We need Banking Union to transform the financial system from a source of risk and instability to a source of growth and support to the real economy. We have in fact made considerable progress in recent months – especially under the Irish Presidency – in its construction. However much remains to be done.

Announcement of action to build a Banking Union combined with the firm commitment of the ECB has contributed greatly over the past several months to the gradual but clear restoration of confidence in euro area financial markets. While it is not appropriate for me to touch on monetary policy issues today (ahead of the ECB Governing Council meeting), it is evident that (with some exceptions) sovereign spreads have generally declined in the stressed economies, not least in Ireland, and this trend has held, even through the Cyprus situation. The financial markets are counting on the completion of Banking Union. We must avoid that any easing of tensions in the markets leads to a slackening in the pace of reform.

Banking Union, shifting supervision of banks to the European level, combined with a single resolution regime and a common system for deposit protection will reassure citizens and markets that a common, high level of prudential regulation is being consistently applied. Together with greater fiscal and economic coordination it will help build the necessary trust between member states which is a pre-condition for the introduction of common financial arrangements

The Irish Presidency has given top priority to the Banking Union files. At the Central Bank we have been heavily involved and a large number of my colleagues in the Bank have been assisting in the discussions and negotiations around the large body of legislative reform that is associated with Banking Union.

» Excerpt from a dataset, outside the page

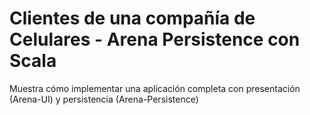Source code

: # Clientes de una compañía de Celulares - Arena Persistence con Scala

Muestra cómo implementar una aplicación completa con presentación (Arena-UI) y persistencia (Arena-Persistence)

First the Irish Presidency brokered final agreement on the Capital Requirements Directive and Regulation (CRDIV). This will greatly strengthen the capital and liquidity provisioning of Europe’s banks and improve governance and remuneration practices. It is now expected to apply from January 2014.

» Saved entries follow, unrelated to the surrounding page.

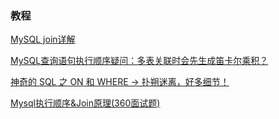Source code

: ### 教程

[MySQL join详解](https://segmentfault.com/a/1190000015572505)

[MySQL查询语句执行顺序疑问：多表关联时会先生成笛卡尔乘积？](https://segmentfault.com/q/1010000023754707)

[神奇的 SQL 之 ON 和 WHERE → 扑朔迷离，好多细节！](https://www.cnblogs.com/youzhibing/p/12097397.html)

[Mysql执行顺序&Join原理(360面试题)](https://blog.csdn.net/wuhuagu_wuhuaguo/article/details/79644523)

Agreement has also been reached, following the informal ECOFIN held in Dublin in April, on the Single Supervisory Mechanism for banks in the Euro area. This will transfer bank supervisory tasks to the European level and will provide strong and consistent supervision. Preparations are well advanced within the ECB to take on this task as early as July 2014, depending on the formal implementation date. It has been a remarkable success to obtain agreement on this proposal within 7 months of its publication.

Attention is now focused on negotiations to agree a Bank Recovery and Resolution Directive. This would ensure that authorities throughout Europe would have the means to intervene decisively when problems occur and that the costs of dealing with failing banks fall in a clearly defined order on the owners and creditors. Ministers will discuss this text on May 14th and there is a target to reach agreement by the end of the Irish Presidency.

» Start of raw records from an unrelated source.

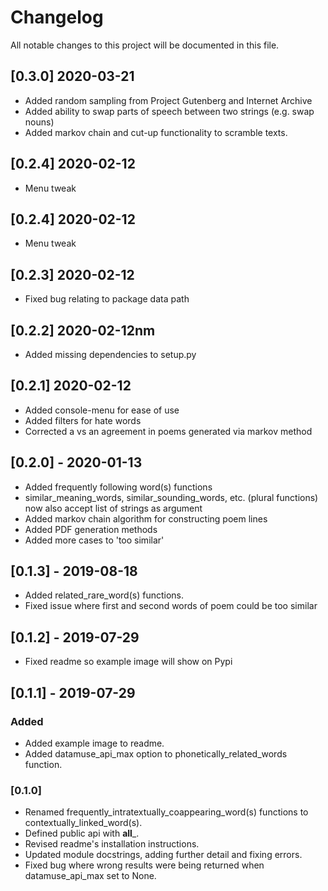 # Changelog
All notable changes to this project will be documented in this file.

## [0.3.0] 2020-03-21
- Added random sampling from Project Gutenberg and Internet Archive
- Added ability to swap parts of speech between two strings (e.g. swap nouns)
- Added markov chain and cut-up functionality to scramble texts.

## [0.2.4] 2020-02-12
- Menu tweak

## [0.2.4] 2020-02-12
- Menu tweak

## [0.2.3] 2020-02-12
- Fixed bug relating to package data path

## [0.2.2] 2020-02-12nm
- Added missing dependencies to setup.py

## [0.2.1] 2020-02-12
- Added console-menu for ease of use
- Added filters for hate words
- Corrected a vs an agreement in poems generated via markov method

## [0.2.0] - 2020-01-13
- Added frequently following word(s) functions
- similar_meaning_words, similar_sounding_words, etc. (plural functions) now also accept list of strings as argument
- Added markov chain algorithm for constructing poem lines
- Added PDF generation methods
- Added more cases to 'too similar'

## [0.1.3] - 2019-08-18
- Added related_rare_word(s) functions.
- Fixed issue where first and second words of poem could be too similar

## [0.1.2] - 2019-07-29
- Fixed readme so example image will show on Pypi

## [0.1.1] - 2019-07-29
### Added
- Added example image to readme.
- Added datamuse_api_max option to phonetically_related_words function.

### [0.1.0]
- Renamed frequently_intratextually_coappearing_word(s) functions to contextually_linked_word(s).
- Defined public api with __all___.
- Revised readme's installation instructions.
- Updated module docstrings, adding further detail and fixing errors.
- Fixed bug where wrong results were being returned when datamuse_api_max set to None.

Linked to this is the need to get agreement on a common scheme of Deposit Guarantee Funds throughout Europe, also an objective of the Presidency.

However the combination of a European supervisor of banks with responsibility for the resolution of bank failures remaining at the national level may not be a stable equilibrium in political economy terms, as individual member state governments may question and resent the imposition from the SSM of bank resolution requirements potentially including recapitalisation costs. Supervision and resolution should therefore be placed at the same level. The need for this has been acknowledged at successive European Councils which affirmed that it is imperative to break the vicious circle between banks and sovereigns. Now that there is agreement on a Single Supervisory Mechanism it is especially important to press ahead with establishing a Single Resolution Mechanism and Authority and a Single Deposit Guarantee scheme.